I was thinking about first impressions and judging character --- even telling if someone is telling
a lie. I remember at least two occasions when I had an overwhelming first impression of someone which
turned out to be precisely accurate. The first was when I met the CEO of a company that friends of friends
of mine had started. The moment I met him I had this huge, immediate reaction: slimeball. Who knows why?

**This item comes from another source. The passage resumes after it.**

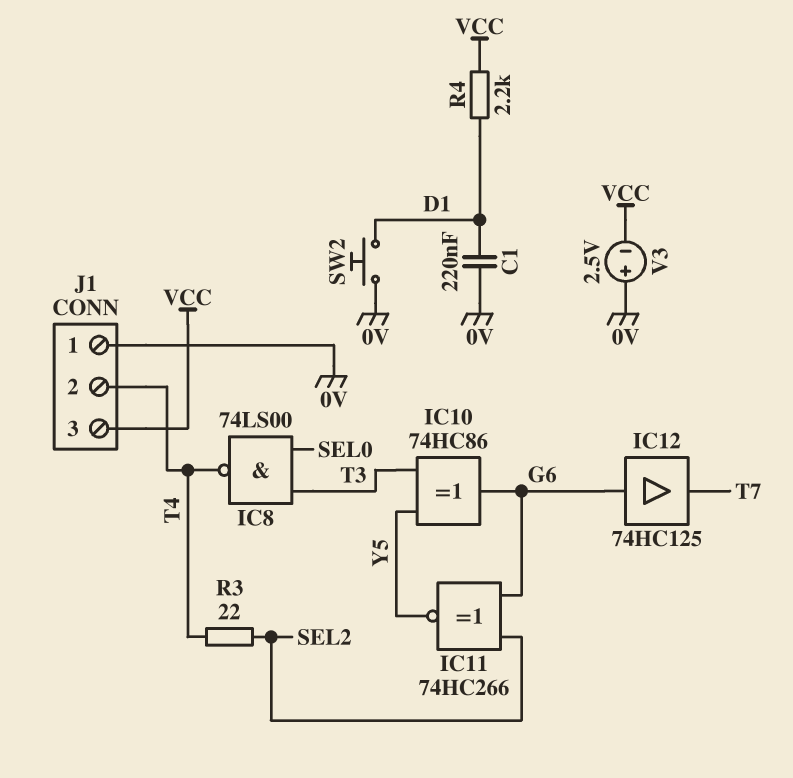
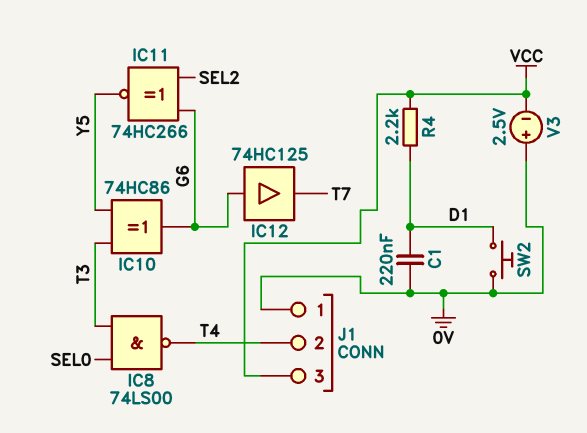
R3: 22 (SEL2, T4) -> none

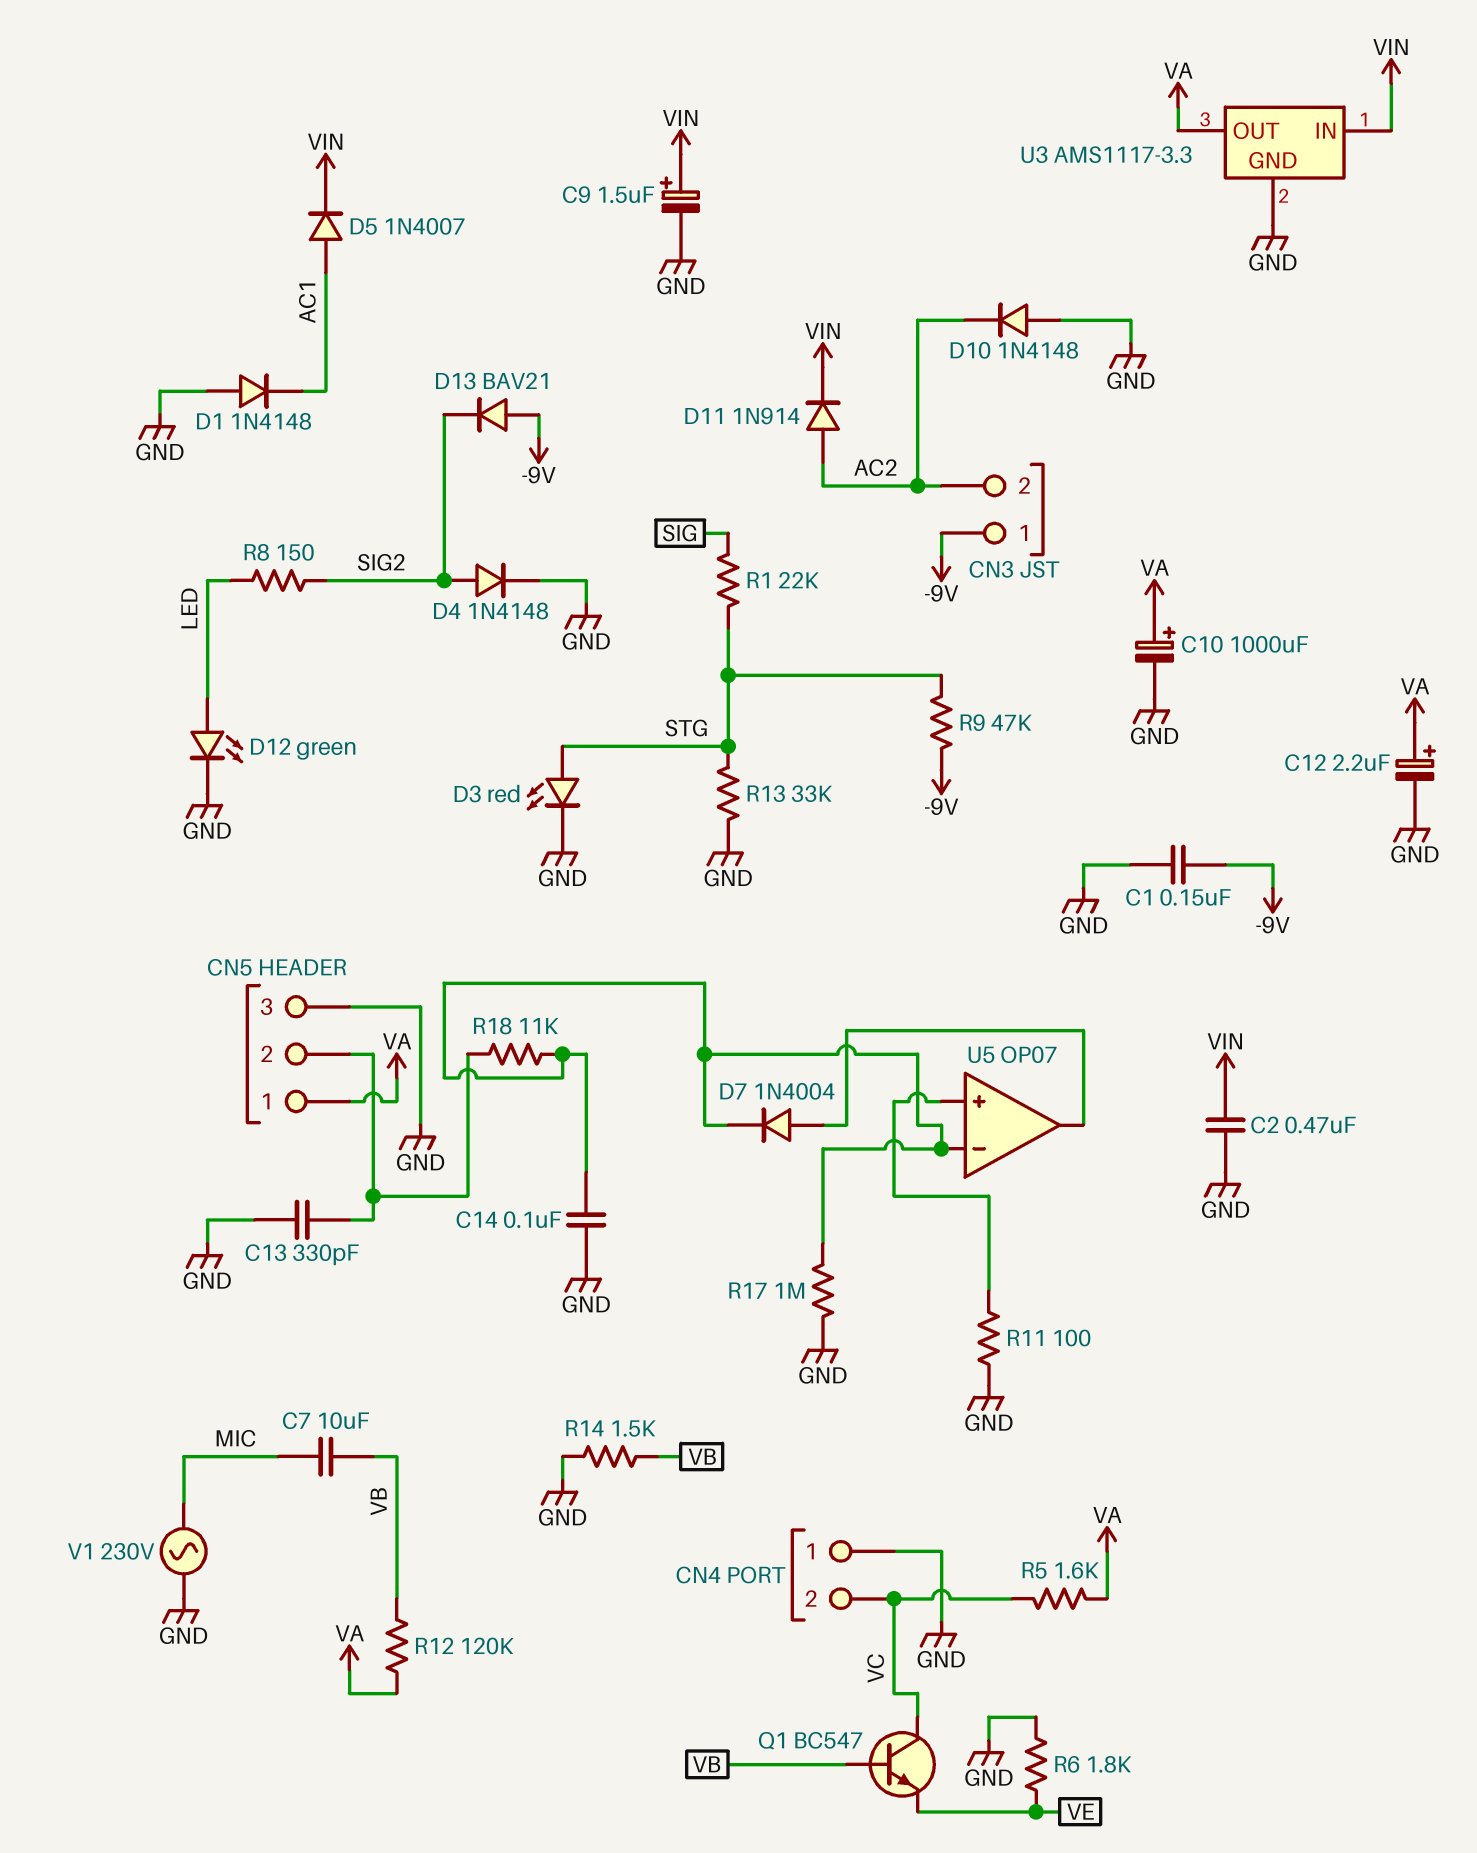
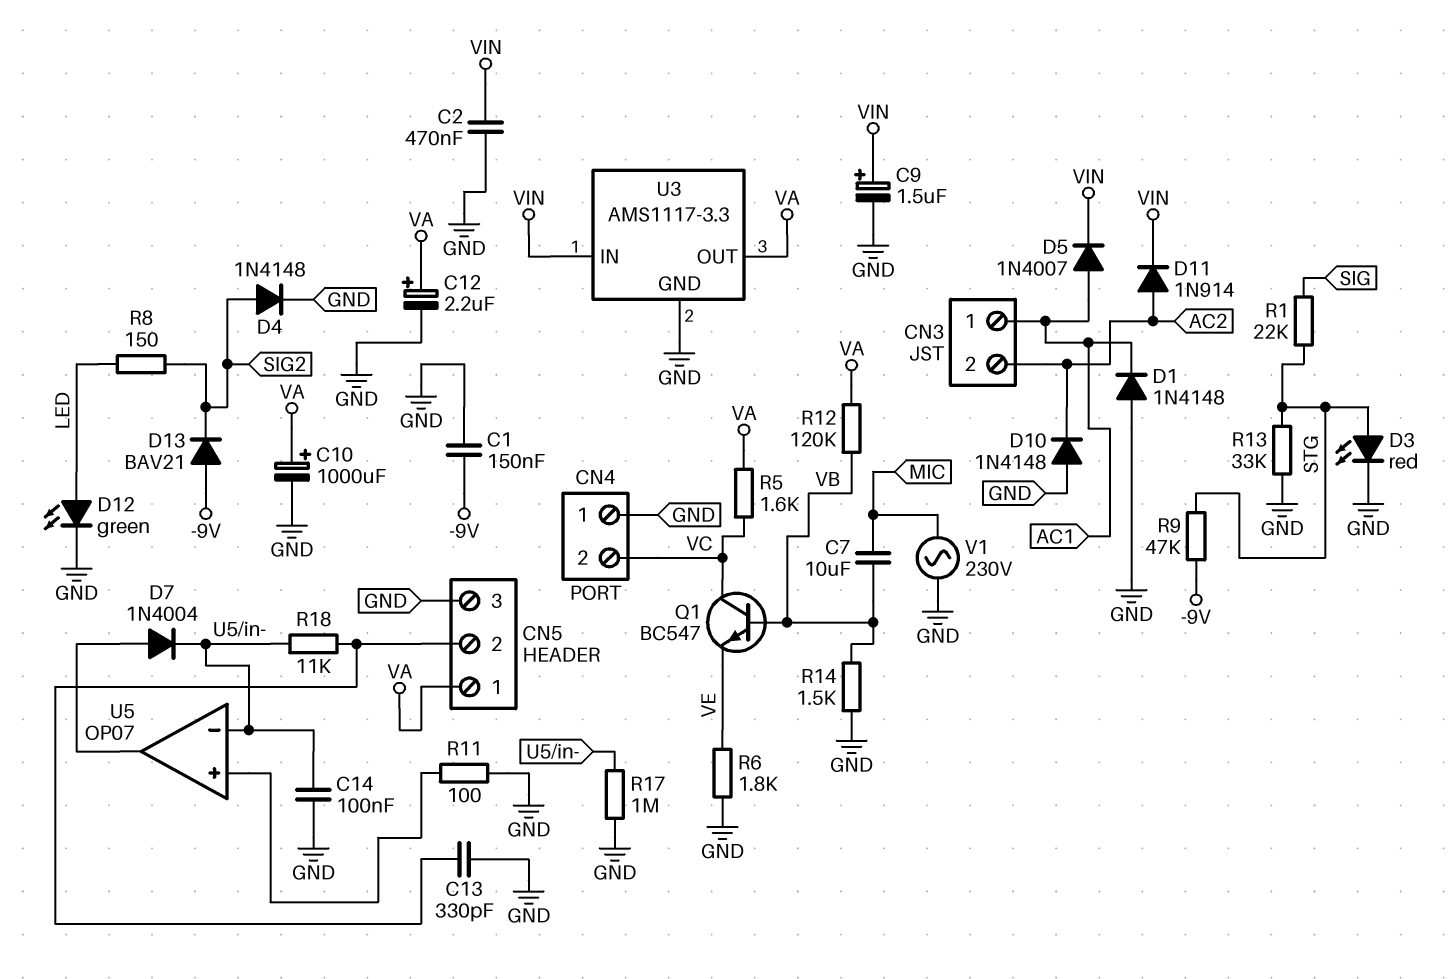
CN3 pin 1: -9V -> AC1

Well, he then proceeded, through a variety of shady maneuvers, to attempt to steal the company
from the founders (thankfully he was stopped), and then he fled the country. Later, these same friends of
friends decided that I was responsible for some problems with a project we had been working on, and
they decided to try to hire one of the people I had hired to do some of the work over my head, so
to speak, because for some reason they thought he had done all the work. I tried to warn them, however,
that this guy (though I liked him a lot) was not really the sort of
person who could get work done without a very careful approach to managing him --- yet they attempted to make
him the lead on the project --- even though he wasn't, as these friends of friends of mine
evidently had concluded, primarily responsible for the work on our earlier projects which had gone well.
As it turned out, they ignored my advice and he quit after about a month.
On another occasion --- I saw this guy standing and talking on the other side of a large room, and immediately I thought "this is a
very angry person" --- I had no idea why. Well, we discovered it was exactly true --- for example, he got so mad once while
playing a video game that he literally broke the chair he was sitting in after losing a round. Thankfully
he recognized his problem and tried to deal with it, later.
A couple things strike me as odd about this: first, how did I know that one guy was a total slimeball,
and another very angry? Was it their body language? Some sort of psychic aura? Smell? Why did these friends of
friends, on the other hand, while being very intelligent people, have such terrible judgement when it came
to people, at least in these instances? What makes for good or bad judgement when it comes to trusting people?
permalink
April 1, 2005
I'm not doing an April Fool's entry. Sorry. Too tired for jokes.
How about: things we wish had been April Fool's jokes?
Wolfowitz tapped for World Bank.
Report: Iraq intelligence 'dead wrong'.
Bush nominates Bolton as UN ambassador.
Bush Launches Preemptive Attack on Social Security.